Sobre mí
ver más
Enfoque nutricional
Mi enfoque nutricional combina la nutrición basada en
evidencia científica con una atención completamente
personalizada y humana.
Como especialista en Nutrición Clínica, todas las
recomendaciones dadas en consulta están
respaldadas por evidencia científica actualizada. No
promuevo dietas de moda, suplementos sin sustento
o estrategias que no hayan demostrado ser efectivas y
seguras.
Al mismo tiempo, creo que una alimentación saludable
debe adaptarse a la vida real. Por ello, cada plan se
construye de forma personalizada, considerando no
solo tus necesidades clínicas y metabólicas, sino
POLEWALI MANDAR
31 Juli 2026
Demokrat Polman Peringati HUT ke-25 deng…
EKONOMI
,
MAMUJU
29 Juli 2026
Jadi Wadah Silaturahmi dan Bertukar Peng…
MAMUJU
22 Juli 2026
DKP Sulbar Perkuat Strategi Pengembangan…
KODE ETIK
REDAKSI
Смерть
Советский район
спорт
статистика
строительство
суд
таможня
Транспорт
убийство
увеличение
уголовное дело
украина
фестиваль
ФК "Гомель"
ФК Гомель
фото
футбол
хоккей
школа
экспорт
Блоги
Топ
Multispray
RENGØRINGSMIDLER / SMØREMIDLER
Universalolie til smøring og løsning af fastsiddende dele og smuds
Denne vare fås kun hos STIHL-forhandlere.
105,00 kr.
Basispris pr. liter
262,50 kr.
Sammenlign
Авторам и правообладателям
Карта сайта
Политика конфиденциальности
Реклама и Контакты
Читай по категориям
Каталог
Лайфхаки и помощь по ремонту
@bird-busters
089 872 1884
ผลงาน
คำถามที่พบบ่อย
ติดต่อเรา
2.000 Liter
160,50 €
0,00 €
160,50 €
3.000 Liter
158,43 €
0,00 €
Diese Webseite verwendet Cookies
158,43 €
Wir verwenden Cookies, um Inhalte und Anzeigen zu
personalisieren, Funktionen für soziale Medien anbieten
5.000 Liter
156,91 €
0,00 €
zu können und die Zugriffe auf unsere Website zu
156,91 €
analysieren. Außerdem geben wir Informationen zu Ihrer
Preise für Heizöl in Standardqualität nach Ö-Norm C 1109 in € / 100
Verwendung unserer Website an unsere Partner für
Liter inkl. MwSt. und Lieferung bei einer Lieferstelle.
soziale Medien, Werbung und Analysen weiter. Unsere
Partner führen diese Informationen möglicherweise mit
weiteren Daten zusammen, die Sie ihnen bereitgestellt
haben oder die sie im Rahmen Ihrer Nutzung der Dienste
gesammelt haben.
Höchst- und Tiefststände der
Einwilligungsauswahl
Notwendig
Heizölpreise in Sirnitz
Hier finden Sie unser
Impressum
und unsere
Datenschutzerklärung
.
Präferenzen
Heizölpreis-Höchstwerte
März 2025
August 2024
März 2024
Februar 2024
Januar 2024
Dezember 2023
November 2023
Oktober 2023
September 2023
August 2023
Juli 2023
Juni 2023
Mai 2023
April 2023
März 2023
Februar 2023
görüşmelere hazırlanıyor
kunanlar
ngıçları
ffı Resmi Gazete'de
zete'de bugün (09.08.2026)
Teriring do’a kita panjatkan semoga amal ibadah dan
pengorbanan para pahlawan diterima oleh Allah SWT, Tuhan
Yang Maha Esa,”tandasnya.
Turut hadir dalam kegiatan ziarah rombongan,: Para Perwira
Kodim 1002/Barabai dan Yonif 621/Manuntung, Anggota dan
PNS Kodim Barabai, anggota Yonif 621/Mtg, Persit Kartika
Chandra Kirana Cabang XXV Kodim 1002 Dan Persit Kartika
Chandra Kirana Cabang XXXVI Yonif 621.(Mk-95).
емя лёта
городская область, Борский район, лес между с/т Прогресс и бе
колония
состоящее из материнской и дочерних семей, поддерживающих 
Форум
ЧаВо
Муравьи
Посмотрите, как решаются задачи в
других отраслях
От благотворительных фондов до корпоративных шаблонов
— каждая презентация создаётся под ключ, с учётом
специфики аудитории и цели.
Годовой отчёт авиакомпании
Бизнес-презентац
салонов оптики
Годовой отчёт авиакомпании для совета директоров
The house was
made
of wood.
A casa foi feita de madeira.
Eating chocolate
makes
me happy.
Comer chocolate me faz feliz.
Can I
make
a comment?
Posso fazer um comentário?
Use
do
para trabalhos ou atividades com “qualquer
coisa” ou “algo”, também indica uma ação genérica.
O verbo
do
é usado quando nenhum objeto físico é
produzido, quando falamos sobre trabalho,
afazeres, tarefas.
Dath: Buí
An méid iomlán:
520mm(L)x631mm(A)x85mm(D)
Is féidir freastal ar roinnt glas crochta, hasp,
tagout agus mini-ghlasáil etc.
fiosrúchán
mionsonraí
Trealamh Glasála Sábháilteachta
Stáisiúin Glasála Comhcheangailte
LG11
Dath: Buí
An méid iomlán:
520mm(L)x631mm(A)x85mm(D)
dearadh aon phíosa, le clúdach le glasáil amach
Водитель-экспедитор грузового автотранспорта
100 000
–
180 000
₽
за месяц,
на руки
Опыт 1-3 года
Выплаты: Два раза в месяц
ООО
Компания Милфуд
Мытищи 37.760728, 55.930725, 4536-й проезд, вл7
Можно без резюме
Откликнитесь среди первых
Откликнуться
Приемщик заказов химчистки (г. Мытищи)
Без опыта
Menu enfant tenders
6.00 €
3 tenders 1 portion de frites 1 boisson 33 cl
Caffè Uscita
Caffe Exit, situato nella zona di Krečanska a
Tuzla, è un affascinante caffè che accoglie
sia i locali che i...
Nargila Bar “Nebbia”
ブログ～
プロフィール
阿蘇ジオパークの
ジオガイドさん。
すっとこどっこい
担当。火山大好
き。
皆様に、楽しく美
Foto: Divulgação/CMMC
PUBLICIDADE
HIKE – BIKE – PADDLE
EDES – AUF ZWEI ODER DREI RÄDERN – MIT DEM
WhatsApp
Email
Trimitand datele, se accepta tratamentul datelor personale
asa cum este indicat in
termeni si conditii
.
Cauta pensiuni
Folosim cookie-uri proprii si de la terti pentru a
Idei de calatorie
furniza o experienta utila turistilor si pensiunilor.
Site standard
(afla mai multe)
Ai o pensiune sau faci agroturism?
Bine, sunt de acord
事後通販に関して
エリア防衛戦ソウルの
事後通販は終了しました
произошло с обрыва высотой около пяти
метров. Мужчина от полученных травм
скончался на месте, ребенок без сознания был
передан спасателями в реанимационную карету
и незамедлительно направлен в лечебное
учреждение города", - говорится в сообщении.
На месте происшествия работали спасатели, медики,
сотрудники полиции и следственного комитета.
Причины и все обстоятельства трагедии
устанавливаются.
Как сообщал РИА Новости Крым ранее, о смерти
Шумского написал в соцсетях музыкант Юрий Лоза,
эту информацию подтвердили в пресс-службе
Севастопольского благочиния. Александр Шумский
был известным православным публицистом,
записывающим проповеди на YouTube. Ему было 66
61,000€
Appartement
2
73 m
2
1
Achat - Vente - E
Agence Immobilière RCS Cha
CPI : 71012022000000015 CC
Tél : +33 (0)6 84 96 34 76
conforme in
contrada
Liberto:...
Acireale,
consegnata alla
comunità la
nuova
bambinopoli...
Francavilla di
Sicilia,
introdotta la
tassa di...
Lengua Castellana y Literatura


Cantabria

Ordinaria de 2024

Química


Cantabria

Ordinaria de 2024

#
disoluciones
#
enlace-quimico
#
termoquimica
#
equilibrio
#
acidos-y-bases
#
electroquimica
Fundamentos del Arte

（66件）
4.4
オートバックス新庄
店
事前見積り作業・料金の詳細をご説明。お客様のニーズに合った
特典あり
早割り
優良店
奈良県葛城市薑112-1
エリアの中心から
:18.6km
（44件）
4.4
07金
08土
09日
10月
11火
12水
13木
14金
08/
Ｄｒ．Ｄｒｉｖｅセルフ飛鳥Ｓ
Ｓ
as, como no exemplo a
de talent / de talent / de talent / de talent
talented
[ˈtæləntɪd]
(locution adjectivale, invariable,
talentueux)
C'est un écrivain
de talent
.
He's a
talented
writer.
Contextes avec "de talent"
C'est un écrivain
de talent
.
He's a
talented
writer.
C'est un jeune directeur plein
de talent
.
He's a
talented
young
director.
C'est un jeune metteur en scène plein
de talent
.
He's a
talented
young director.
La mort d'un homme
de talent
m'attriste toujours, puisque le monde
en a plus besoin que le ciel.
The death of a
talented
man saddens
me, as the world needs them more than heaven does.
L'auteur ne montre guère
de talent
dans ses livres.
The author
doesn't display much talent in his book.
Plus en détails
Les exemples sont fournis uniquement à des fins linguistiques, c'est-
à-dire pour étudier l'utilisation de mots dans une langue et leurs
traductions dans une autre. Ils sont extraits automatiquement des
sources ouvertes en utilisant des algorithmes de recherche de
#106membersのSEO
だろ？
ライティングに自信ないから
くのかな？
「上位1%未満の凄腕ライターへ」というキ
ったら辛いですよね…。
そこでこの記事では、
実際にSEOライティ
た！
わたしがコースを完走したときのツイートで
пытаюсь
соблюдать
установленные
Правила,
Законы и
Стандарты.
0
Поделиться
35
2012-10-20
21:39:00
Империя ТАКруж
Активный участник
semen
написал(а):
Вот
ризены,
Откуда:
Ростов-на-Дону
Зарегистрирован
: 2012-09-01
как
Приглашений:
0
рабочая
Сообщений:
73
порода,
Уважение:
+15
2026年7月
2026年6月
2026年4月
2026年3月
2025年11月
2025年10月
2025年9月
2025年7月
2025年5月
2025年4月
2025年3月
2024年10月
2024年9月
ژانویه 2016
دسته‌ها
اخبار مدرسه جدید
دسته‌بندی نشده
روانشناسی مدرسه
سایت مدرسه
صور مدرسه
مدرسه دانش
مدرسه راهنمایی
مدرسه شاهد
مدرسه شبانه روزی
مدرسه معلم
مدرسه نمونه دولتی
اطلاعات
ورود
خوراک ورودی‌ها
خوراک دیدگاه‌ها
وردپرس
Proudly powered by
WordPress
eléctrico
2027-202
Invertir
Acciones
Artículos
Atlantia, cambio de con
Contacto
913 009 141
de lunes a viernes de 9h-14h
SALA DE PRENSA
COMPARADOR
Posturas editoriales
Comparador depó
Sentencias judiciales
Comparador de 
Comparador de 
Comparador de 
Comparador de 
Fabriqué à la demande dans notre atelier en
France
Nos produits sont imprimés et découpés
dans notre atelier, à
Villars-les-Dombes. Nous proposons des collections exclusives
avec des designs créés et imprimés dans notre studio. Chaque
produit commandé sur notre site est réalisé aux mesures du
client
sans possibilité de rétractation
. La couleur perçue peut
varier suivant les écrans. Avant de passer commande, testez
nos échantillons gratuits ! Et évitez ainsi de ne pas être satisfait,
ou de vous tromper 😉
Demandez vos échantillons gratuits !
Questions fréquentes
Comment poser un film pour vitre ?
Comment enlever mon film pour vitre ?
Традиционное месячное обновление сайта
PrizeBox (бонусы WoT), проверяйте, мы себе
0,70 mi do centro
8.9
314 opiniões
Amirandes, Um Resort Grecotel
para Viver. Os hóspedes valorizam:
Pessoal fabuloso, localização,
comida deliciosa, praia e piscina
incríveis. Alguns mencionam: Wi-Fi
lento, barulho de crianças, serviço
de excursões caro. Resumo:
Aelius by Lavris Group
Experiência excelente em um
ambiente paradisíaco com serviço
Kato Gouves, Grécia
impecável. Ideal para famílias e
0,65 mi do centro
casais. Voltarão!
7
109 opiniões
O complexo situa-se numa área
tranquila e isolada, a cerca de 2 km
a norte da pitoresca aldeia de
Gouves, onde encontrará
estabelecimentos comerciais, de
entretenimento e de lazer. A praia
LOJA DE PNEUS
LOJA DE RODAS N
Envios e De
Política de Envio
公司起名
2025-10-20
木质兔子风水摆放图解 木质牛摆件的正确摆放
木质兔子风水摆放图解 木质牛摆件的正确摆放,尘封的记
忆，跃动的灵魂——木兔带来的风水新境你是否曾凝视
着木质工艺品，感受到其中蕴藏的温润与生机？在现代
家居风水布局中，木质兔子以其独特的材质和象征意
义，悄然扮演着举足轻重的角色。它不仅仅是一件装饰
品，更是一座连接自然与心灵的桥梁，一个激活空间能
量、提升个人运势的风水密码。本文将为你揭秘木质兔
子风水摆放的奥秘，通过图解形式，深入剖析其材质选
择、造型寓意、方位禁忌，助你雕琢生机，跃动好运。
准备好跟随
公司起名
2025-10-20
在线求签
—————
Work order: Retype the items word for word, from the very beginning through the line that contains "Wir verwenden Cookies, um", including that line.

Completed exercise:
Sobre mí
ver más
Enfoque nutricional
Mi enfoque nutricional combina la nutrición basada en
evidencia científica con una atención completamente
personalizada y humana.
Como especialista en Nutrición Clínica, todas las
recomendaciones dadas en consulta están
respaldadas por evidencia científica actualizada. No
promuevo dietas de moda, suplementos sin sustento
o estrategias que no hayan demostrado ser efectivas y
seguras.
Al mismo tiempo, creo que una alimentación saludable
debe adaptarse a la vida real. Por ello, cada plan se
construye de forma personalizada, considerando no
solo tus necesidades clínicas y metabólicas, sino
POLEWALI MANDAR
31 Juli 2026
Demokrat Polman Peringati HUT ke-25 deng…
EKONOMI
,
MAMUJU
29 Juli 2026
Jadi Wadah Silaturahmi dan Bertukar Peng…
MAMUJU
22 Juli 2026
DKP Sulbar Perkuat Strategi Pengembangan…
KODE ETIK
REDAKSI
Смерть
Советский район
спорт
статистика
строительство
суд
таможня
Транспорт
убийство
увеличение
уголовное дело
украина
фестиваль
ФК "Гомель"
ФК Гомель
фото
футбол
хоккей
школа
экспорт
Блоги
Топ
Multispray
RENGØRINGSMIDLER / SMØREMIDLER
Universalolie til smøring og løsning af fastsiddende dele og smuds
Denne vare fås kun hos STIHL-forhandlere.
105,00 kr.
Basispris pr. liter
262,50 kr.
Sammenlign
Авторам и правообладателям
Карта сайта
Политика конфиденциальности
Реклама и Контакты
Читай по категориям
Каталог
Лайфхаки и помощь по ремонту
@bird-busters
089 872 1884
ผลงาน
คำถามที่พบบ่อย
ติดต่อเรา
2.000 Liter
160,50 €
0,00 €
160,50 €
3.000 Liter
158,43 €
0,00 €
Diese Webseite verwendet Cookies
158,43 €
Wir verwenden Cookies, um Inhalte und Anzeigen zu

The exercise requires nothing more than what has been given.